EXERCISE AIM
Repeat the data from the first line up to and including the line with "φωνητικά. Έτσι είμαστε τυχεροί που έχουμε", keeping each line unchanged.
--- --- ---
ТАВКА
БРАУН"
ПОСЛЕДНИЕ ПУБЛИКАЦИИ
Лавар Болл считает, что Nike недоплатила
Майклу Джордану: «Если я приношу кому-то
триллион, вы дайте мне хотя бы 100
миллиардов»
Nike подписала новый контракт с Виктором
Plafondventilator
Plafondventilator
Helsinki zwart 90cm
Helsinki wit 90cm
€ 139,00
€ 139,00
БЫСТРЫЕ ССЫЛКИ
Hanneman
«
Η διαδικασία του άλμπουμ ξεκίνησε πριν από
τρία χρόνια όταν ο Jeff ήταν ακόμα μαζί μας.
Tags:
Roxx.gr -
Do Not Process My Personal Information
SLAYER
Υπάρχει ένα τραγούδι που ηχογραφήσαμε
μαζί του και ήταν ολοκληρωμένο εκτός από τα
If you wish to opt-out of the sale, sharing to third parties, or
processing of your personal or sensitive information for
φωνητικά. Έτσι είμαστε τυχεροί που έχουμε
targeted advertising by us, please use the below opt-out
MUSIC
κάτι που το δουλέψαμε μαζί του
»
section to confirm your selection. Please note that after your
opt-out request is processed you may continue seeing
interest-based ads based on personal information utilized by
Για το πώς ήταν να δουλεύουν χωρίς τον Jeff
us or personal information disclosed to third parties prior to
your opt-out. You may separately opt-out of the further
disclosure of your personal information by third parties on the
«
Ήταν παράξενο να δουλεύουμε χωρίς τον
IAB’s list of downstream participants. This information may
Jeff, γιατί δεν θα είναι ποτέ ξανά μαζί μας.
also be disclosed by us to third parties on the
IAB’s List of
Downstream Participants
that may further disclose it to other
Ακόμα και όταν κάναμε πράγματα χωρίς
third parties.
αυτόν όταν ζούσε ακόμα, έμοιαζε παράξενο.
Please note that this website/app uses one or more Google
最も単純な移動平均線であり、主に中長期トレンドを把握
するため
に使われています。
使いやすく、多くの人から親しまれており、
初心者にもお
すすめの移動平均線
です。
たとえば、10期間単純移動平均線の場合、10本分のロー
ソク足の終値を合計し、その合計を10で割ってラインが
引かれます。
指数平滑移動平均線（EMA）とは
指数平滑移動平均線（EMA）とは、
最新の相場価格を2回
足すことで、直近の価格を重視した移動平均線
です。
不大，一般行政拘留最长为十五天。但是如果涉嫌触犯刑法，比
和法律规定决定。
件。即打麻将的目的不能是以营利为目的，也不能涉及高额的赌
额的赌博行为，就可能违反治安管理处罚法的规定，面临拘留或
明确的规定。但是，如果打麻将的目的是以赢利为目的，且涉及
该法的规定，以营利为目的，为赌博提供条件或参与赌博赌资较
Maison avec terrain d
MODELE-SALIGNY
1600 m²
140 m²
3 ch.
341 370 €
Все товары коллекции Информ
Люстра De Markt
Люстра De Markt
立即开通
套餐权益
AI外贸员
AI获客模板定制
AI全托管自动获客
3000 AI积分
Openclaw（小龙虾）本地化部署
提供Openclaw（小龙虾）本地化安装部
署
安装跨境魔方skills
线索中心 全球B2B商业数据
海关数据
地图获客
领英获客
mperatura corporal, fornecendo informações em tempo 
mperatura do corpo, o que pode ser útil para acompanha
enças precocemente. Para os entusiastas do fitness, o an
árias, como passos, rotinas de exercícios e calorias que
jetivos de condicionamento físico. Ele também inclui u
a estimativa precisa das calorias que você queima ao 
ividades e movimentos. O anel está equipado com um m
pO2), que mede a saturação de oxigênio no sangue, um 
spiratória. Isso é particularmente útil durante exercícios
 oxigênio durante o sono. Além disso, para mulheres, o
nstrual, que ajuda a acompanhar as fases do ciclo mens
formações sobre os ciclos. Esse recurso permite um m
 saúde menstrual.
--- --- ---
TASK ANSWER
ТАВКА
БРАУН"
ПОСЛЕДНИЕ ПУБЛИКАЦИИ
Лавар Болл считает, что Nike недоплатила
Майклу Джордану: «Если я приношу кому-то
триллион, вы дайте мне хотя бы 100
миллиардов»
Nike подписала новый контракт с Виктором
Plafondventilator
Plafondventilator
Helsinki zwart 90cm
Helsinki wit 90cm
€ 139,00
€ 139,00
БЫСТРЫЕ ССЫЛКИ
Hanneman
«
Η διαδικασία του άλμπουμ ξεκίνησε πριν από
τρία χρόνια όταν ο Jeff ήταν ακόμα μαζί μας.
Tags:
Roxx.gr -
Do Not Process My Personal Information
SLAYER
Υπάρχει ένα τραγούδι που ηχογραφήσαμε
μαζί του και ήταν ολοκληρωμένο εκτός από τα
If you wish to opt-out of the sale, sharing to third parties, or
processing of your personal or sensitive information for
φωνητικά. Έτσι είμαστε τυχεροί που έχουμε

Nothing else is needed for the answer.